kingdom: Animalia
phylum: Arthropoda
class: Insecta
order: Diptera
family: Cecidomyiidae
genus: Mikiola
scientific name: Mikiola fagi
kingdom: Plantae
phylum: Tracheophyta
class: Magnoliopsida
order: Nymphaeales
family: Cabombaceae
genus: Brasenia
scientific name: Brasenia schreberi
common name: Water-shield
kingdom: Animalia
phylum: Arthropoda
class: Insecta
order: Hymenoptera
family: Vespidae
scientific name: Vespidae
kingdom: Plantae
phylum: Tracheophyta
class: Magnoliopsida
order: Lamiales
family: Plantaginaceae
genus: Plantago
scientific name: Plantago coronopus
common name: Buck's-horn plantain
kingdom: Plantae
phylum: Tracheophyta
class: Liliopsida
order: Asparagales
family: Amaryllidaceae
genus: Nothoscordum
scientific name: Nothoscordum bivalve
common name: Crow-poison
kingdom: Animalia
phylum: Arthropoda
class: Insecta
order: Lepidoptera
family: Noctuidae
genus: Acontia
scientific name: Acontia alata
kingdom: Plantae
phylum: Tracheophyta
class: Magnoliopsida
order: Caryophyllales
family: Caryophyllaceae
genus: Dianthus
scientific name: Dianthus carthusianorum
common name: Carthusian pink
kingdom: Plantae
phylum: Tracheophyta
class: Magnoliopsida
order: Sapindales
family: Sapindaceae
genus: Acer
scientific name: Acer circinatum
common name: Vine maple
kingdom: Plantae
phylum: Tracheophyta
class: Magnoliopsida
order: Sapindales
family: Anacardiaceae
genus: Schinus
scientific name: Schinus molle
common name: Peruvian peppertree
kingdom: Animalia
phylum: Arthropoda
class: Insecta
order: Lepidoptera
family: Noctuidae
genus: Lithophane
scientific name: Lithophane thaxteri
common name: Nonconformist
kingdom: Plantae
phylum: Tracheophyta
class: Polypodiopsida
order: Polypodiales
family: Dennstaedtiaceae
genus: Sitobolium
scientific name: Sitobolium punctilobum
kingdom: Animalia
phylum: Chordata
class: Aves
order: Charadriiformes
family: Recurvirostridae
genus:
========================================================================
** TASK INSTRUCTIONS **
Format the lines of all the rows above as one numbered list, omitting any blank lines.

** RESPONSE BELOW **
1. kingdom: Animalia
2. phylum: Arthropoda
3. class: Insecta
4. order: Diptera
5. family: Cecidomyiidae
6. genus: Mikiola
7. scientific name: Mikiola fagi
8. kingdom: Plantae
9. phylum: Tracheophyta
10. class: Magnoliopsida
11. order: Nymphaeales
12. family: Cabombaceae
13. genus: Brasenia
14. scientific name: Brasenia schreberi
15. common name: Water-shield
16. kingdom: Animalia
17. phylum: Arthropoda
18. class: Insecta
19. order: Hymenoptera
20. family: Vespidae
21. scientific name: Vespidae
22. kingdom: Plantae
23. phylum: Tracheophyta
24. class: Magnoliopsida
25. order: Lamiales
26. family: Plantaginaceae
27. genus: Plantago
28. scientific name: Plantago coronopus
29. common name: Buck's-horn plantain
30. kingdom: Plantae
31. phylum: Tracheophyta
32. class: Liliopsida
33. order: Asparagales
34. family: Amaryllidaceae
35. genus: Nothoscordum
36. scientific name: Nothoscordum bivalve
37. common name: Crow-poison
38. kingdom: Animalia
39. phylum: Arthropoda
40. class: Insecta
41. order: Lepidoptera
42. family: Noctuidae
43. genus: Acontia
44. scientific name: Acontia alata
45. kingdom: Plantae
46. phylum: Tracheophyta
47. class: Magnoliopsida
48. order: Caryophyllales
49. family: Caryophyllaceae
50. genus: Dianthus
51. scientific name: Dianthus carthusianorum
52. common name: Carthusian pink
53. kingdom: Plantae
54. phylum: Tracheophyta
55. class: Magnoliopsida
56. order: Sapindales
57. family: Sapindaceae
58. genus: Acer
59. scientific name: Acer circinatum
60. common name: Vine maple
61. kingdom: Plantae
62. phylum: Tracheophyta
63. class: Magnoliopsida
64. order: Sapindales
65. family: Anacardiaceae
66. genus: Schinus
67. scientific name: Schinus molle
68. common name: Peruvian peppertree
69. kingdom: Animalia
70. phylum: Arthropoda
71. class: Insecta
72. order: Lepidoptera
73. family: Noctuidae
74. genus: Lithophane
75. scientific name: Lithophane thaxteri
76. common name: Nonconformist
77. kingdom: Plantae
78. phylum: Tracheophyta
79. class: Polypodiopsida
80. order: Polypodiales
81. family: Dennstaedtiaceae
82. genus: Sitobolium
83. scientific name: Sitobolium punctilobum
84. kingdom: Animalia
85. phylum: Chordata
86. class: Aves
87. order: Charadriiformes
88. family: Recurvirostridae
89. genus:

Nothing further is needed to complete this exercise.